Although this is a letter to her father, Amanda has to read it and pronounces ‘Trust her’ rather to herself than to Lizzy’s father. This provokes a thinking and it highlights Elizabeth’s role in Lost in Austen as an indication for Amanda’s learning process. Elizabeth was also born out of time, but in the end both Amanda and Elizabeth belong to the world of women, like Mrs Bennet and Jane who rebel respectively against Lady Catherine and Mr Collins in the end. Also the men will have to face up to their own needs, like originally Darcy did in Pride and Prejudice. Mr Bennet will take responsibility for his daughter, Bingley will rebel against Darcy and reproach him for losing him Jane, and Mr Bennet will also respect his wife better for speaking her mind. Like this, he does lose ‘authority’ as a husband, but he will no longer see her as a sad burden who is overdue. All this because of the influence of Miss Price (Bingley who ends up sneezing)… As Elizabeth and Amanda are both women, as ‘noble savages’ they should be able to cope in another society and change as a result, but only on the outside. Deep inside, both are good people and essentially the same although shaped by their own societal rules. Elizabeth will discover the modern world, while Amanda will discover more of a traditional role as a woman. Although, Elizabeth stays true to her role as traditional woman, caring for the children of the Rosenbergs. As it turns out, all appliances are on, but are they necessary?

If we go back to the beginning, does this not indicate that people have and had a certain image of women? We as women are not even allowed to choose anymore what we want.

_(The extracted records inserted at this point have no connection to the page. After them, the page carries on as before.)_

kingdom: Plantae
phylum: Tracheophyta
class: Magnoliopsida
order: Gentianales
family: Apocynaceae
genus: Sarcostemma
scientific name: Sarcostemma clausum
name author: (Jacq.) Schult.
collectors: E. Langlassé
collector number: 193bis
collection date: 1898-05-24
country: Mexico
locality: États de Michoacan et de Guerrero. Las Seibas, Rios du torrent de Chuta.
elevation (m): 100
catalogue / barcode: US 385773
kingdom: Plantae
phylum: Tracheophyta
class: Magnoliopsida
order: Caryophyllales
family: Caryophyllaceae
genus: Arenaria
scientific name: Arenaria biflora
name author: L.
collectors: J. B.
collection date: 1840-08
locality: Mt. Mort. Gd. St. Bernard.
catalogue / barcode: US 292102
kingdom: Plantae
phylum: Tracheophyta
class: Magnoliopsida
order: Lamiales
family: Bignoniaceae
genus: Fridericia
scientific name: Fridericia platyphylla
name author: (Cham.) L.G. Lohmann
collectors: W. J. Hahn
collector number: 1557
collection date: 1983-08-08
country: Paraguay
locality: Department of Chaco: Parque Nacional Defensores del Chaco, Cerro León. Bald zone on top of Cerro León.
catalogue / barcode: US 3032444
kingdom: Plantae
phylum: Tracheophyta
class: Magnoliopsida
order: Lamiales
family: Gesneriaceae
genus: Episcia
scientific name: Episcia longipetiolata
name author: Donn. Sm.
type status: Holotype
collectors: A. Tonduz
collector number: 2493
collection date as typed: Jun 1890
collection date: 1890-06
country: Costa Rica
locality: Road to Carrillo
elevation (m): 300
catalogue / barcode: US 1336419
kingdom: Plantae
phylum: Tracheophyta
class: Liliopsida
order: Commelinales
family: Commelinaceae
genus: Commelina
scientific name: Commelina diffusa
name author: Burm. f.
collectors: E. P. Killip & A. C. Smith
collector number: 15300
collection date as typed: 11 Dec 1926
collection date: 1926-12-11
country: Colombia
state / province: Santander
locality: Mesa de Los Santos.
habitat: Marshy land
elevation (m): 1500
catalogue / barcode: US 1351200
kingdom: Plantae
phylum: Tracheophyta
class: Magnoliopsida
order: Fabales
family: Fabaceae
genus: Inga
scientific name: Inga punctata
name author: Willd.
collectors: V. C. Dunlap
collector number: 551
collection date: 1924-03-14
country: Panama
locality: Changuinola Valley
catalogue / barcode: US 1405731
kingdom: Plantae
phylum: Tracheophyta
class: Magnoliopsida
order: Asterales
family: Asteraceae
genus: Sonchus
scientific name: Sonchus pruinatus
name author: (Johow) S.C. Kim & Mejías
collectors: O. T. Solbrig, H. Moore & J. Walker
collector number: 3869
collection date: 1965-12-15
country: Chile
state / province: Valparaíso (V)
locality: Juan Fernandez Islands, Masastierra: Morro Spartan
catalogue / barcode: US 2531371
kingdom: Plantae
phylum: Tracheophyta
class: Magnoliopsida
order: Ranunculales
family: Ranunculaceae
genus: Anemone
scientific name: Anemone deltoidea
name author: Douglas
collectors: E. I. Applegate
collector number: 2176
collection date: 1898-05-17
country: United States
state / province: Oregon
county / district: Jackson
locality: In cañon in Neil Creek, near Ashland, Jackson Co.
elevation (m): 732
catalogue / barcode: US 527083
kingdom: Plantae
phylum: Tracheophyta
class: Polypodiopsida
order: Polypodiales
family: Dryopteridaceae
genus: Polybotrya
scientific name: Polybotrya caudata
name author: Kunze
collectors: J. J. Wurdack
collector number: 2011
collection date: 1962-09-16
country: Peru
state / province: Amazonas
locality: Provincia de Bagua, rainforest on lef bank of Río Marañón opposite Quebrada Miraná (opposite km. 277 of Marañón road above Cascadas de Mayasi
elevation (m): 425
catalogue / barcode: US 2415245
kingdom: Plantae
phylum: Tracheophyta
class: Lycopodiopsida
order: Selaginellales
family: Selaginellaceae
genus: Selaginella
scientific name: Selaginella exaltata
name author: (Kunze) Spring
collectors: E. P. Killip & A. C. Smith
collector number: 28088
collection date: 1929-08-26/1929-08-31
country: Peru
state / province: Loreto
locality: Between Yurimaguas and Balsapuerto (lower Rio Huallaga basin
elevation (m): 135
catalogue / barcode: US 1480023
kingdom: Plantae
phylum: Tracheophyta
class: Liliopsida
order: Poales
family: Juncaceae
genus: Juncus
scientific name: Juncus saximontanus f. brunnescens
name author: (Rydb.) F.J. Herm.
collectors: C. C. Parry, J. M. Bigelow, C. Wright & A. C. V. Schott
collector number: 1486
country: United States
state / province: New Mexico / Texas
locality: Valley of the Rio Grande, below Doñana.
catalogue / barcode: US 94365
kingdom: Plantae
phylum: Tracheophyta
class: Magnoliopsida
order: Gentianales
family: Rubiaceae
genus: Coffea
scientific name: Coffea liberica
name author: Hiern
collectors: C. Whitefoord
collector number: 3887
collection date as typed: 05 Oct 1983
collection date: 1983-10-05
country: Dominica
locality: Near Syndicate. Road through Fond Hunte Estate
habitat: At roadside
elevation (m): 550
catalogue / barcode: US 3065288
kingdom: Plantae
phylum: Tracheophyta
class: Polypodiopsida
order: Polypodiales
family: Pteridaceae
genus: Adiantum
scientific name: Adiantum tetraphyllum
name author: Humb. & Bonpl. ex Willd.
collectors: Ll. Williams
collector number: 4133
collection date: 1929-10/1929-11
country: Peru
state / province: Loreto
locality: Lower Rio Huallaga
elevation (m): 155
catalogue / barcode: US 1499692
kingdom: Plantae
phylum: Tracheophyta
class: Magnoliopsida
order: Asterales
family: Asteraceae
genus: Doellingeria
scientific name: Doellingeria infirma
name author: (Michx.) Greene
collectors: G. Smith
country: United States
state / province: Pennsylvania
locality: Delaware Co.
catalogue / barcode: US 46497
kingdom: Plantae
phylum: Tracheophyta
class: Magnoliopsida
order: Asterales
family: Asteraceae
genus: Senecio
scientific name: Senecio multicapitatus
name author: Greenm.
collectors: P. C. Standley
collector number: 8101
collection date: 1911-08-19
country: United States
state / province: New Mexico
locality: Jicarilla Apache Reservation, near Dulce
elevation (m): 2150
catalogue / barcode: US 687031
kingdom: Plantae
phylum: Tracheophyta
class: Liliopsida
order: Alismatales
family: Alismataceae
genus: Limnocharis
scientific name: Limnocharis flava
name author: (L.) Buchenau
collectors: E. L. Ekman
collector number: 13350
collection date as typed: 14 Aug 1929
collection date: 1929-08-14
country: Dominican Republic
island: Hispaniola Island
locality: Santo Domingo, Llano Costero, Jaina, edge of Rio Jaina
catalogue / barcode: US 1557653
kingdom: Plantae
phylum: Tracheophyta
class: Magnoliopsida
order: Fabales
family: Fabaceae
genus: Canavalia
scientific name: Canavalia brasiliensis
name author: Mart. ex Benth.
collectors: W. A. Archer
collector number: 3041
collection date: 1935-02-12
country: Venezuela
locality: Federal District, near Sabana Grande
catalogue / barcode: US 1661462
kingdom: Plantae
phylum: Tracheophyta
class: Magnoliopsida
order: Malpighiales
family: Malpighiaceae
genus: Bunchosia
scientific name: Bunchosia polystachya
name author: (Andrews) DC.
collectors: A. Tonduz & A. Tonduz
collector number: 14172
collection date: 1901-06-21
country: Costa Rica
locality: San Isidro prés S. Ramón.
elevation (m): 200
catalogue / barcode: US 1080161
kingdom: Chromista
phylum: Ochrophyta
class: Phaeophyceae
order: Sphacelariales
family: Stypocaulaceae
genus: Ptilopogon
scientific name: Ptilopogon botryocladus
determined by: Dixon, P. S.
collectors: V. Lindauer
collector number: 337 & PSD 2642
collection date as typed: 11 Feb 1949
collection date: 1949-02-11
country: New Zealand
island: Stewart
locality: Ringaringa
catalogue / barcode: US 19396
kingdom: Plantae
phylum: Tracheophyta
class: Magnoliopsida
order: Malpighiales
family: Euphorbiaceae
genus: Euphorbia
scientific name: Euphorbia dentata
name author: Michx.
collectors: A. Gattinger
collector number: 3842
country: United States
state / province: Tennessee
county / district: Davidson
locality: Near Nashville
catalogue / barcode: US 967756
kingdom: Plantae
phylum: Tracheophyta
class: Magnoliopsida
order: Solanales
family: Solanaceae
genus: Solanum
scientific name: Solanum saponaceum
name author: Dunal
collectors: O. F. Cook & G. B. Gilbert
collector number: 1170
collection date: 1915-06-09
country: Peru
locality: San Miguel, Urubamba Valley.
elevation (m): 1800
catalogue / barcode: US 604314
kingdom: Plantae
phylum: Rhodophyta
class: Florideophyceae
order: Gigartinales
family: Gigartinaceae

In the days of Austen we were the property almost of our husbands and the only thing we needed to do was find a husband and have children. Now, we have jobs, we have relationships that start and even end, unlike in Austen’s days, but are we still allowed to care only for our children and husband? can society cope with that view? Or are we not put inside a box, as the men in the second paragraph of Pride and Prejudice, so that we ‘must be in want’ of all this? What if we are in want of a Mr Darcy? That is probably what Amanda wants to escape to unconsciously when she reads Pride and Prejudice, only, it ‘frightens [her] to death’ as Lady Catherine put it. It frightens her to death because it is not what she learned she is as a woman. As in the second paragraph of Pride and Prejudice, people are supposed to be in want of something: women are now not naturally ‘in want of’ a husband, but now, they are ‘in want of’ everything else, while there is no father in Western Europe who will consent to maintain his daughter(s) until they get married… As such, Amanda needs to discover her traditional side as a woman in that world of Regency England. And Elizabeth will have to discover her modern side, although with a traditional twist.

The first episode concludes after Jane has left for Netherfield, in an attempt of Amanda to save the day for Jane and Bingley.